Third Quarter 2021 Financial Results

●Research and development expenses were $2.679 million for the three months ended September 30, 2021, compared to $1.122 million for the same period in 2020. The increase was primarily attributable to increases in salaries, expenses for preclinical studies and R&D activities, clinical studies and consumption of materials.

●General and administrative expenses were $1.185 million for the three months ended September 30, 2021, compared to $0.837 million for the same period in 2020. The increase was primarily attributable to increases in stock-based compensation to employees and directors and insurance expenses.

●Net loss for the three months ended September 30, 2021 was $3.424 million, compared to a net loss of $2.125 million for the three months ended September 30, 2020.

●As of September 30, 2021, Enlivex had cash, cash equivalents, and marketable securities of $87.6 million.

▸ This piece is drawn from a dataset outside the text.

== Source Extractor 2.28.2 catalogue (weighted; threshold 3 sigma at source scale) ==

The Company believes that its existing cash, cash equivalents, and marketable securities will be sufficient to fund its operating expenses and capital expenditure requirements through year-end 2023.

ABOUT ALLOCETRATM

AllocetraTM is being developed as a universal, off-the-shelf cell therapy designed to reprogram macrophages into their homeostatic state. Diseases such as solid cancers, sepsis, COVID-19 and many others reprogram macrophages out of their homeostatic state. These non-homeostatic macrophages contribute significantly to the severity of the respective diseases. By restoring macrophage homeostasis, AllocetraTM has the potential to provide a novel immunotherapeutic mechanism of action for life-threatening clinical indications that are defined as "unmet medical needs", as a stand-alone therapy or in combination with leading therapeutic agents.